__DIRECTIONS FOR THIS TASK__. Please reproduce word for word the lines of the data from the one containing "Unser Gründervater James" through the one containing "Macht, ungeachtet seines", inclusive.

Transcribed page text
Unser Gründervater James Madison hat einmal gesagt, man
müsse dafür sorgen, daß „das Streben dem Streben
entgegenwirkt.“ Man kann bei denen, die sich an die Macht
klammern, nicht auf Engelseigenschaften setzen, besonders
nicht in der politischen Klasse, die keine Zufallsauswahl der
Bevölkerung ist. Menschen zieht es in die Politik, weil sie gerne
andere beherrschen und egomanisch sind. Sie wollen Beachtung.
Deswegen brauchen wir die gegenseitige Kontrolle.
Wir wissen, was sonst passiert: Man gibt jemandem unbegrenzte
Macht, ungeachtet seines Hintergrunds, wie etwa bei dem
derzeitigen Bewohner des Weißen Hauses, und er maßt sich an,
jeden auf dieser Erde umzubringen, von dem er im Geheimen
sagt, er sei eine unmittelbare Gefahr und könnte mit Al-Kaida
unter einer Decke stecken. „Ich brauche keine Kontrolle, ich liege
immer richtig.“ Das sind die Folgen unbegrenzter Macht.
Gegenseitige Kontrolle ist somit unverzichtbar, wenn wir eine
* * *
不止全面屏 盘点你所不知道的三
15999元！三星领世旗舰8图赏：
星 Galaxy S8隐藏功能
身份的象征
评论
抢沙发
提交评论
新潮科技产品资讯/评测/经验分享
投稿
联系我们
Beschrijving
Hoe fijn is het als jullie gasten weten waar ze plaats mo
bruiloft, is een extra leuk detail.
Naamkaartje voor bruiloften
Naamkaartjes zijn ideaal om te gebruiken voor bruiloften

__SOLUTION TO THIS TASK__.
Unser Gründervater James Madison hat einmal gesagt, man
müsse dafür sorgen, daß „das Streben dem Streben
entgegenwirkt.“ Man kann bei denen, die sich an die Macht
klammern, nicht auf Engelseigenschaften setzen, besonders
nicht in der politischen Klasse, die keine Zufallsauswahl der
Bevölkerung ist. Menschen zieht es in die Politik, weil sie gerne
andere beherrschen und egomanisch sind. Sie wollen Beachtung.
Deswegen brauchen wir die gegenseitige Kontrolle.
Wir wissen, was sonst passiert: Man gibt jemandem unbegrenzte
Macht, ungeachtet seines Hintergrunds, wie etwa bei dem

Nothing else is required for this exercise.